### Document excerpt

☆ ☆ ☆ ☆ ☆

[Distutils] Packaging multiple wheels in the same archive

Nir Cohen nir36g at gmail.com
Thu Nov 24 01:45:29 EST 2016


Well, creating on Windows and deploying on Linux will only be possible if
the entire set of dependencies either have no C extensions or are
manylinux1 wheels.. but yeah, that's pretty much what we're doing right now
with our reference implementation.

Regarding zipimporter, as far as I understand (correct me if I'm wrong)
there's no such a solution for wheels (i.e. you can't use zipimporter on a
zip of wheels) so does that means we'll have to package python files for
all dependencies directly in the archive? Our current implementation simply
runs `pip wheel --wheel-dir /my/wheelhosue/path
--find-links /my/wheelhosue/path`, packages the wheelhouse, adds metadata
and applies a name to the file and on the destination machine, wagon simply
extracts the wheels and runs `pip install --no-index
--find-links /extracted/wheelhosue/path`.



On Wed, Nov 23, 2016 at 9:30 PM Brett Cannon <brett at python.org> wrote:

> This then ties into Kenneth's pipfile idea he's working on as it then
> makes sense to make a wagon/wheelhouse for a lock file. To also tie into
> the container aspect, if you dev on Windows but deploy to Linux, this can
> allow for gathering your dependencies locally for Linux on your Windows box
> and then deploy the set as a unit to your server (something Steve Dower and
> I have thought about and why we support a lock file concept).

☆ ☆ ☆ ☆ ☆

### Data segment
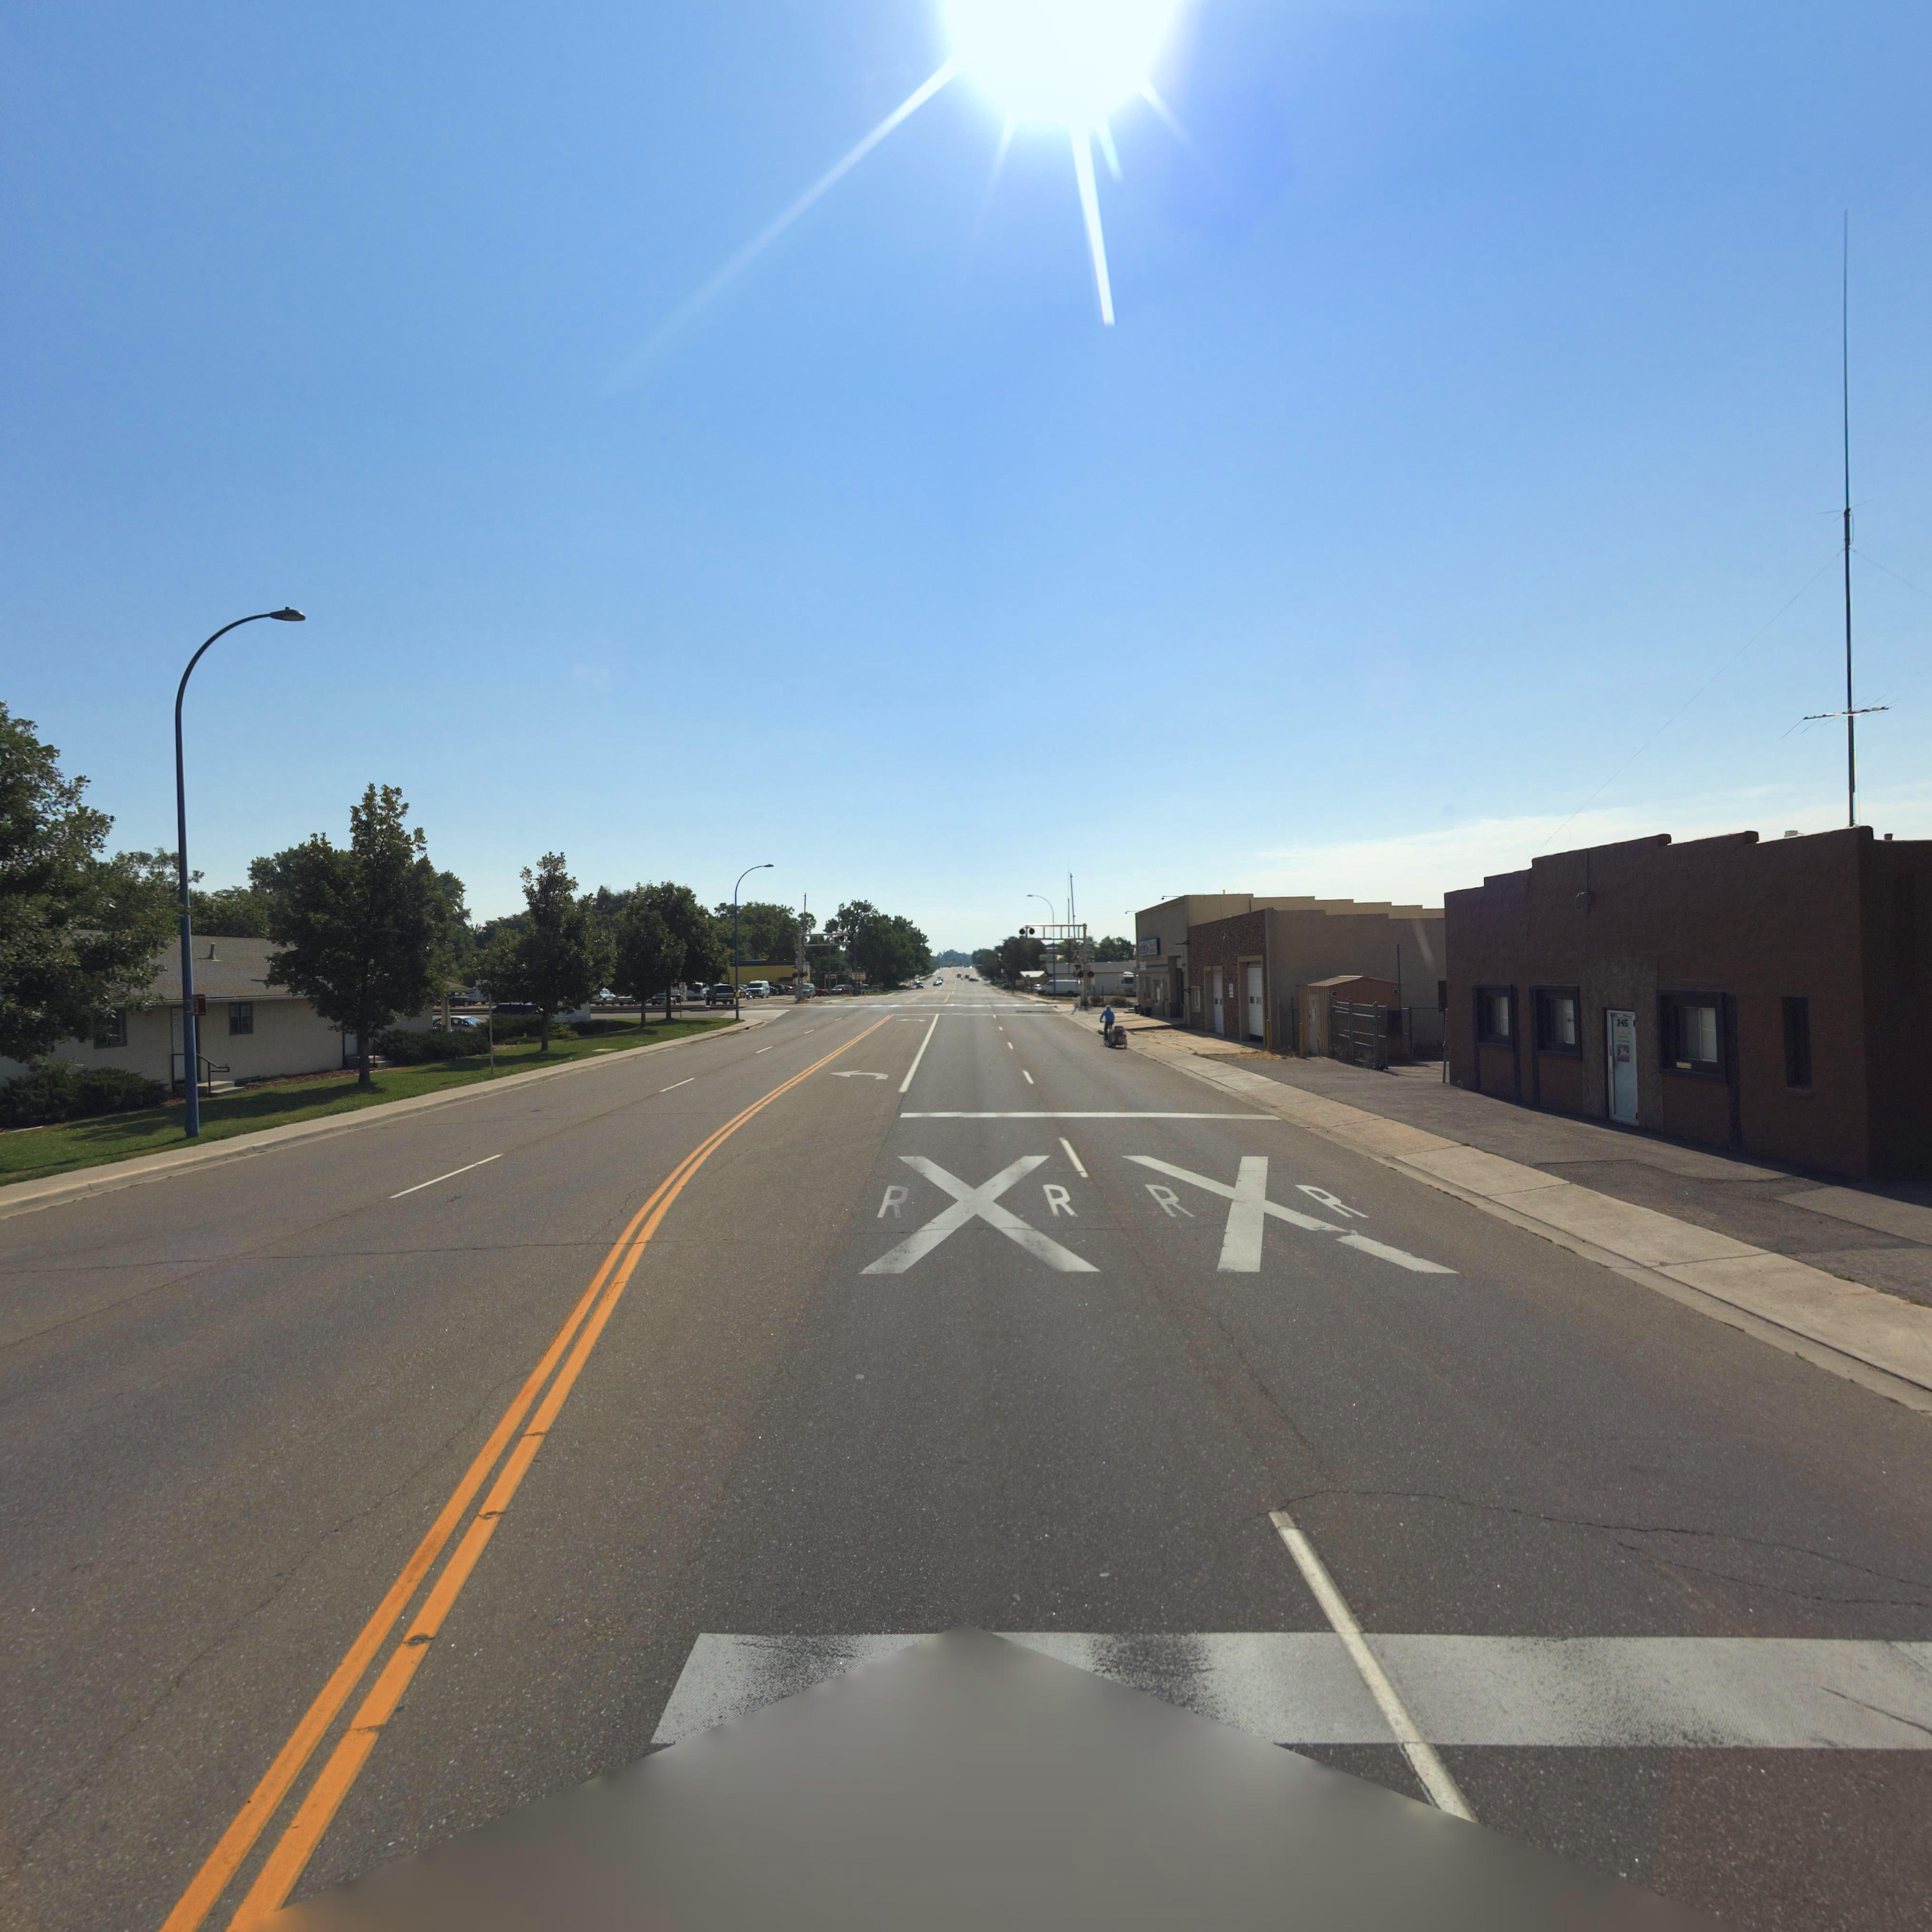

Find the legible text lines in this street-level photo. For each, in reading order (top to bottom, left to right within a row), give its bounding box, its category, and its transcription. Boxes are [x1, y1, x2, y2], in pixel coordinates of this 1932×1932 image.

☆ ☆ ☆ ☆ ☆

### What to do
According to the mailing list post on packaging wheels, under what condition is creating on Windows and deploying on Linux possible? Work only from the text.

### Result of the task
It is possible only if the entire set of dependencies either has no C extensions or consists of manylinux1 wheels.